- [SOURCE RECORDS]
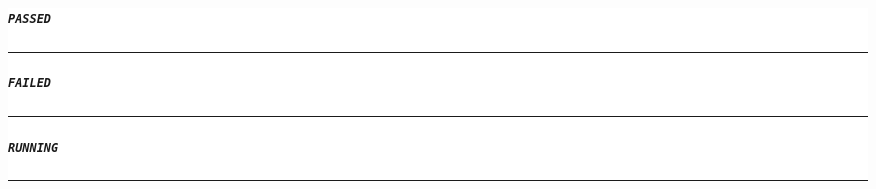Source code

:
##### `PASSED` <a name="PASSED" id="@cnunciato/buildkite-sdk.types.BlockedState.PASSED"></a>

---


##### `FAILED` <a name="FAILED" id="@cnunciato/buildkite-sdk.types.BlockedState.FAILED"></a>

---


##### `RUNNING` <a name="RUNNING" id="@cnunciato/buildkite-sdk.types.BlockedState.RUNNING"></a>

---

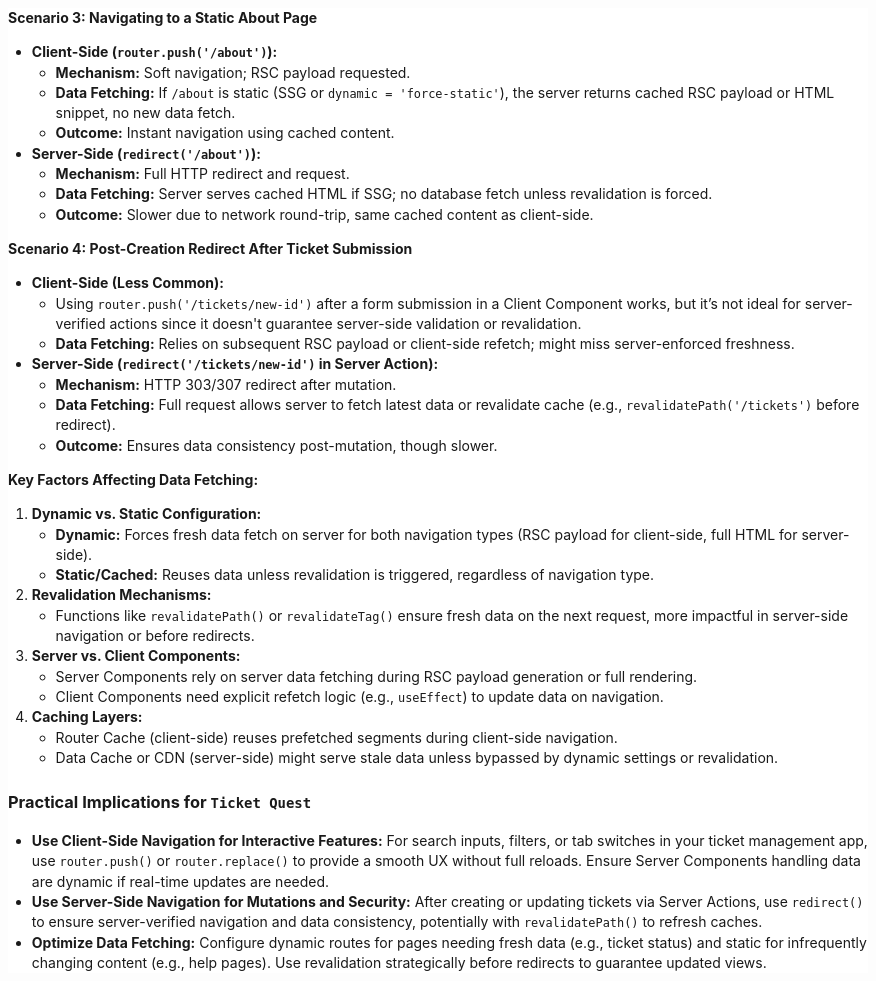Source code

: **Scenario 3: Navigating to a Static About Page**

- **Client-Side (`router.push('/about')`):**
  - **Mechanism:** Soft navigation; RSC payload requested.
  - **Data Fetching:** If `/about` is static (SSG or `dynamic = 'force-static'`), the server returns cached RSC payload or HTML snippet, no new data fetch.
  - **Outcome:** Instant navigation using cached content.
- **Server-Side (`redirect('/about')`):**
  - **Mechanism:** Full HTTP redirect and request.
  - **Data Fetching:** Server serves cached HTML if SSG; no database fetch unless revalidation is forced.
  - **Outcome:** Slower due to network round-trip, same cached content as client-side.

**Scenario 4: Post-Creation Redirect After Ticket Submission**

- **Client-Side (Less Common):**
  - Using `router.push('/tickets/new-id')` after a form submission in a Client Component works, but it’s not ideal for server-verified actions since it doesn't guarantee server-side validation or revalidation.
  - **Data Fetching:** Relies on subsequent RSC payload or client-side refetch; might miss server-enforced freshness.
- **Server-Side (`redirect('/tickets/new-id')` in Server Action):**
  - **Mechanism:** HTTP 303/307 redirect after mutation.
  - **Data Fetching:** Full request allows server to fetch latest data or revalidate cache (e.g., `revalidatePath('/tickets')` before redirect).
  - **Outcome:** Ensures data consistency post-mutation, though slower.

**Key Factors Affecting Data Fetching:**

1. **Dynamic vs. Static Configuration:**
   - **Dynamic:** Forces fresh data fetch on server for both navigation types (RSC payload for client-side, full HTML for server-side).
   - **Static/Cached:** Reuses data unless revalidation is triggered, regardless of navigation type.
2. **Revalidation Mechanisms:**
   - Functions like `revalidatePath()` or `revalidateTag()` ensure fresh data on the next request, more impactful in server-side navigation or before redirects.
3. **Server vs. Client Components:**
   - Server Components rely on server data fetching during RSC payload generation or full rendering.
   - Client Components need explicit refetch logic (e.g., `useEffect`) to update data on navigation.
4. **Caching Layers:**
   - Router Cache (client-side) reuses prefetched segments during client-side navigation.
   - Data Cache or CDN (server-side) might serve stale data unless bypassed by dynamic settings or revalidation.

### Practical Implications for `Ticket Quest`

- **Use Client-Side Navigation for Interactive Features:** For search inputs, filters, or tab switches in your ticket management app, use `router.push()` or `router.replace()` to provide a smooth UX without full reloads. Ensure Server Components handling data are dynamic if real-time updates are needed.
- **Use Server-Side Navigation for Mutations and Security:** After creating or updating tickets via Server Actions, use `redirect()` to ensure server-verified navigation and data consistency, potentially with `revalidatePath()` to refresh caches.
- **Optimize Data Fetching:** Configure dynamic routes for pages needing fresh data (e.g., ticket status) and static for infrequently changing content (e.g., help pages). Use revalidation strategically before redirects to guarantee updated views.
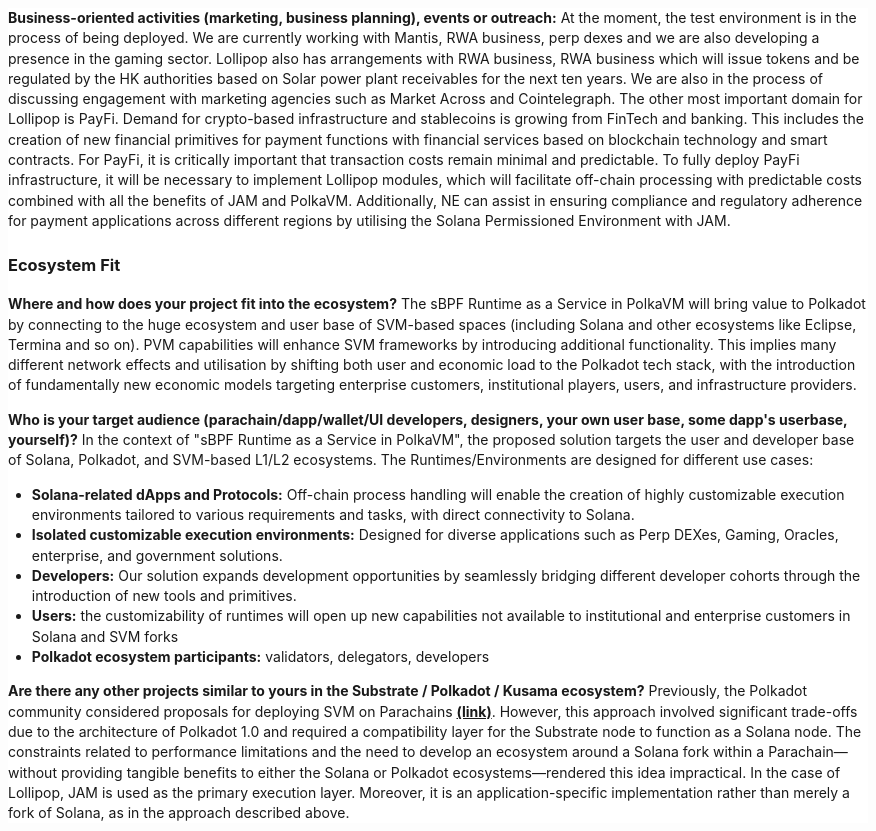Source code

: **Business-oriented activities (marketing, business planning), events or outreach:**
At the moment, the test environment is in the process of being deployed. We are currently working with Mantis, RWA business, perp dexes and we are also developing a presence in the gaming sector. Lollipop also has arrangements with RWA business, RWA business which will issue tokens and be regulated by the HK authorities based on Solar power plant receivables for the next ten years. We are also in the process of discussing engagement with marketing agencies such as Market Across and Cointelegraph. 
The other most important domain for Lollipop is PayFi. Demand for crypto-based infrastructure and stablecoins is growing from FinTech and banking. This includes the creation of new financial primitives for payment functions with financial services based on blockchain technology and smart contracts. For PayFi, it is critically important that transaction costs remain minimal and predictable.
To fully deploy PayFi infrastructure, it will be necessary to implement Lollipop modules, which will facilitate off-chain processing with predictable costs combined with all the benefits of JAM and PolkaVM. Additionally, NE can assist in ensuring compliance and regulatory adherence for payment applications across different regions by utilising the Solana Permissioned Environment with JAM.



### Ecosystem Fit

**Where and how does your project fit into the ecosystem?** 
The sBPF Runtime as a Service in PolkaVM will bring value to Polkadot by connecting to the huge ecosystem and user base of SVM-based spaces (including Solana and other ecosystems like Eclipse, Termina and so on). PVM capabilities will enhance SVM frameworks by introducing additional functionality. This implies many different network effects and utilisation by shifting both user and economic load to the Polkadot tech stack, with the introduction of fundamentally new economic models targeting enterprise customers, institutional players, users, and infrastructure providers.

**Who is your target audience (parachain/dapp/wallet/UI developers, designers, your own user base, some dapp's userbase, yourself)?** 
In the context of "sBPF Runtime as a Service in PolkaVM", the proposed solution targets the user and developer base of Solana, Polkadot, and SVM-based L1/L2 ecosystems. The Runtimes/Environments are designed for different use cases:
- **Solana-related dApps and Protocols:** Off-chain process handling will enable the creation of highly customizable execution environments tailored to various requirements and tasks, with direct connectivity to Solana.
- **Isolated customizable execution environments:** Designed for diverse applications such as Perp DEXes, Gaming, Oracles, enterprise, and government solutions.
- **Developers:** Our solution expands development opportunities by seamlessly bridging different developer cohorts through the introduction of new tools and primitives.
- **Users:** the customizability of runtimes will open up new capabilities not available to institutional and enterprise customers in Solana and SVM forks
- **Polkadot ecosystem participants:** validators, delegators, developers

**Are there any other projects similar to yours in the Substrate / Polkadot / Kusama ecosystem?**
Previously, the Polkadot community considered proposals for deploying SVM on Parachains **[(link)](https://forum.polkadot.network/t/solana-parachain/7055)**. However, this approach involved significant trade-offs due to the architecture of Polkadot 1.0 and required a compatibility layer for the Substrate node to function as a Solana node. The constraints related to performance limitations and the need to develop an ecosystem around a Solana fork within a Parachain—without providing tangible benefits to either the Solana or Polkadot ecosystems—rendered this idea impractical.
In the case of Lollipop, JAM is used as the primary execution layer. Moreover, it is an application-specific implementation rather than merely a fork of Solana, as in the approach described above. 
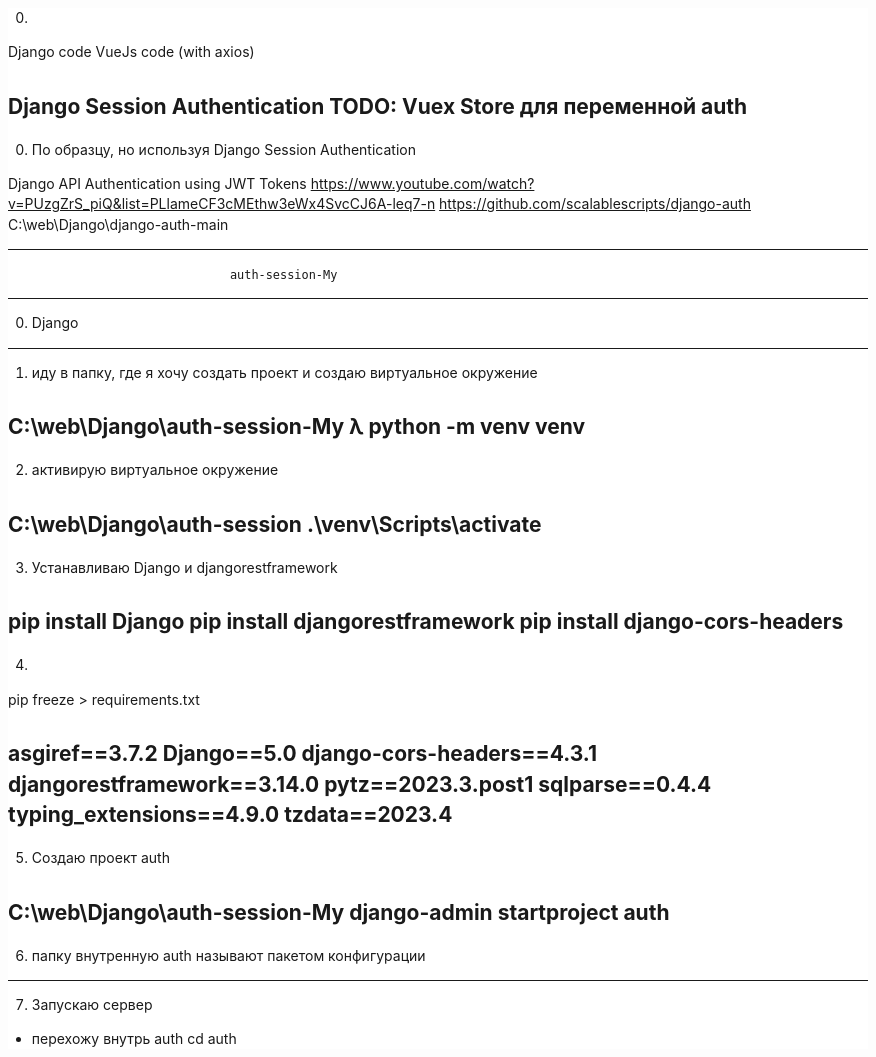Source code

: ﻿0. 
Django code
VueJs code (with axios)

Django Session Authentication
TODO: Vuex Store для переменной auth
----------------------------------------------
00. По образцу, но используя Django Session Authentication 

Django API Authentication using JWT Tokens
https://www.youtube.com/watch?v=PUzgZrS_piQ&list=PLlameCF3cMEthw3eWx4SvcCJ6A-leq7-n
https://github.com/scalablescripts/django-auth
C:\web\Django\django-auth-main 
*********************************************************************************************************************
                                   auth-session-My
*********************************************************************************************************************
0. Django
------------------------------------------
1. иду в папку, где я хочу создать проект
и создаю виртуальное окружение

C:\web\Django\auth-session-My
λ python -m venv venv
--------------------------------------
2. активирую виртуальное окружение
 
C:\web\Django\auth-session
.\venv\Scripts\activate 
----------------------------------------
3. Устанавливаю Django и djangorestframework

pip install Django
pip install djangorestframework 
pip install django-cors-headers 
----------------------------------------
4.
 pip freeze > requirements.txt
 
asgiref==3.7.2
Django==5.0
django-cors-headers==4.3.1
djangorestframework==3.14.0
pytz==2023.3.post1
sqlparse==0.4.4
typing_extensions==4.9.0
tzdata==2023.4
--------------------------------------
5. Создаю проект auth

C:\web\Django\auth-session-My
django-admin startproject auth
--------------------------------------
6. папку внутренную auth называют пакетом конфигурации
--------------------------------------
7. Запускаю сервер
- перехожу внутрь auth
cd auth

- [PROBLEM] Give the number of lines in the data that contain the word "content", and add no other text.

- [EXERCISE OUTPUT] 3